##### Supplied data #####

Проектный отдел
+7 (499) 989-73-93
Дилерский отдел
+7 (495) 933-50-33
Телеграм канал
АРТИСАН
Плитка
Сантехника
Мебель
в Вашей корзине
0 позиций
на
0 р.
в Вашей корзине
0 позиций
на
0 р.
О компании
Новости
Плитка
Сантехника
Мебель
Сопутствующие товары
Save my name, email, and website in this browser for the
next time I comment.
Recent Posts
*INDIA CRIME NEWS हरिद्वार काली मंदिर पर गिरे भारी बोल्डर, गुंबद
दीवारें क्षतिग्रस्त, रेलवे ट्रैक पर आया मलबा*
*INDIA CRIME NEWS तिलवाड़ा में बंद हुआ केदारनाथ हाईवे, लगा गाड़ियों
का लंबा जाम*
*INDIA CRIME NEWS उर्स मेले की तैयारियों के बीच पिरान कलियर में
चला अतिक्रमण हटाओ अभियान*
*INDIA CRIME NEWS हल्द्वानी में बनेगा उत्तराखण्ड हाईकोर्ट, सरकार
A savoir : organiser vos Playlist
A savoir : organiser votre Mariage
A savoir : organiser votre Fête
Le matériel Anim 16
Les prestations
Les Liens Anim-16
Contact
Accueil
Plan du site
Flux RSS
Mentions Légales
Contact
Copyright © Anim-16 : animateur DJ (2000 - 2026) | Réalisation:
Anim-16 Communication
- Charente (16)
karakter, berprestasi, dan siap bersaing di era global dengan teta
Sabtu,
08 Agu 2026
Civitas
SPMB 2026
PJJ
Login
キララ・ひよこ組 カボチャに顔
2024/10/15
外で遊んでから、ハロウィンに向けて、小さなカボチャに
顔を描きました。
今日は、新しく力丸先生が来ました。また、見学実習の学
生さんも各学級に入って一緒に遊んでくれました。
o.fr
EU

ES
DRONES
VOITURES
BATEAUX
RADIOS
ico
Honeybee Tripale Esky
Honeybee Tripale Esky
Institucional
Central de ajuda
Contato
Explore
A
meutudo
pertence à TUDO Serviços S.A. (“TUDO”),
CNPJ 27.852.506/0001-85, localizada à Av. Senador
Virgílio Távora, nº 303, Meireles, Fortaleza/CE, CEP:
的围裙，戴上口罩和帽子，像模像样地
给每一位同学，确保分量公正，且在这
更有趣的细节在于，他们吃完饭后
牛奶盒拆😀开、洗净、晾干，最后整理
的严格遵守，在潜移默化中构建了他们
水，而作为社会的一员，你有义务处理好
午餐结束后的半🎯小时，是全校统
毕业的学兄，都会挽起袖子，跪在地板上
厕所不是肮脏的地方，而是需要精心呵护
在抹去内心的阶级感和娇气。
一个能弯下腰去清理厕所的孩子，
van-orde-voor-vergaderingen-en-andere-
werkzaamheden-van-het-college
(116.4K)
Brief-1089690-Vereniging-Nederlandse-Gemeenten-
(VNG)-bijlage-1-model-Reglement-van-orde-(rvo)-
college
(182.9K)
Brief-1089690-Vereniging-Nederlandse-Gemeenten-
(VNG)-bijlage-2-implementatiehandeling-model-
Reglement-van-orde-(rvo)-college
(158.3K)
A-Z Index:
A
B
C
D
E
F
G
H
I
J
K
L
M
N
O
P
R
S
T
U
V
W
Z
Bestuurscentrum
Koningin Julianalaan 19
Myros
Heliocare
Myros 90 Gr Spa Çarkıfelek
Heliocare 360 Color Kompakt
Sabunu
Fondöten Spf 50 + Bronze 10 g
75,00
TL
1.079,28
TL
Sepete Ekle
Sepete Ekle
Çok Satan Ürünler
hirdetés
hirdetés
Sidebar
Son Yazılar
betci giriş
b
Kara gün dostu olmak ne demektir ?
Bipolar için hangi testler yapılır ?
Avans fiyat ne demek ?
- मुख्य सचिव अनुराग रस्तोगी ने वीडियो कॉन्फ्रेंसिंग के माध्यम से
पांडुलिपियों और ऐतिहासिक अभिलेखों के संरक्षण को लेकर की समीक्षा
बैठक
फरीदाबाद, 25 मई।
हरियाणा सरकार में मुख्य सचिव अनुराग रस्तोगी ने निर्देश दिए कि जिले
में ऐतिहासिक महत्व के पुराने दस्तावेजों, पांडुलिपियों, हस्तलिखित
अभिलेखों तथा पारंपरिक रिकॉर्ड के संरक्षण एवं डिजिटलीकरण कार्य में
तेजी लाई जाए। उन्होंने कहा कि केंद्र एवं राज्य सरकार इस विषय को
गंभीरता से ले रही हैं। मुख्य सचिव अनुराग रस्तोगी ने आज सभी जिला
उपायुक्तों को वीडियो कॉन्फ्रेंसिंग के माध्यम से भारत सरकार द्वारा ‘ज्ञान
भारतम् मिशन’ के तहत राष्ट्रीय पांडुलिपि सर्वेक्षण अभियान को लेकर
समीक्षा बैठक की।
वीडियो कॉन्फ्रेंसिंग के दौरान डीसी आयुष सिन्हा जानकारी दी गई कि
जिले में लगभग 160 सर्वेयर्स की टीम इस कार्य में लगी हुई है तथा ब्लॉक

#####

> **To do**
Look over the data above and show each line that contains "Anim".

> **Solved exercise**
Le matériel Anim 16
Les Liens Anim-16
Copyright © Anim-16 : animateur DJ (2000 - 2026) | Réalisation:
Anim-16 Communication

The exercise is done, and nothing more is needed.